Records from a collection
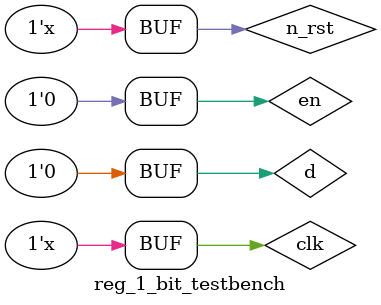
<source format=sv>
`timescale 1ns / 1ps

module reg_1_bit_testbench();

    reg d;
    reg en;
    reg n_rst;
    reg clk;
    wire q;
    
    reg_1_bit reg1(
        .d(d),
        .en(en),
        .n_rst(n_rst),
        .clk(clk),
        .q(q)
    );
    
    initial 
    begin
        clk = 1'b0;
        d = 1'b0;
        n_rst = 1'b1;
        en = 1'b0;
    end
    
    always #1 clk = ~ clk;
    always #2 if (n_rst) begin n_rst = ~n_rst; end 
endmodule

</source>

REQUIREMENT:
Should a record include a picture, drop the picture and write out the remainder exactly.

TASK RESPONSE:
<source format=sv>
`timescale 1ns / 1ps

module reg_1_bit_testbench();

    reg d;
    reg en;
    reg n_rst;
    reg clk;
    wire q;
    
    reg_1_bit reg1(
        .d(d),
        .en(en),
        .n_rst(n_rst),
        .clk(clk),
        .q(q)
    );
    
    initial 
    begin
        clk = 1'b0;
        d = 1'b0;
        n_rst = 1'b1;
        en = 1'b0;
    end
    
    always #1 clk = ~ clk;
    always #2 if (n_rst) begin n_rst = ~n_rst; end 
endmodule

</source>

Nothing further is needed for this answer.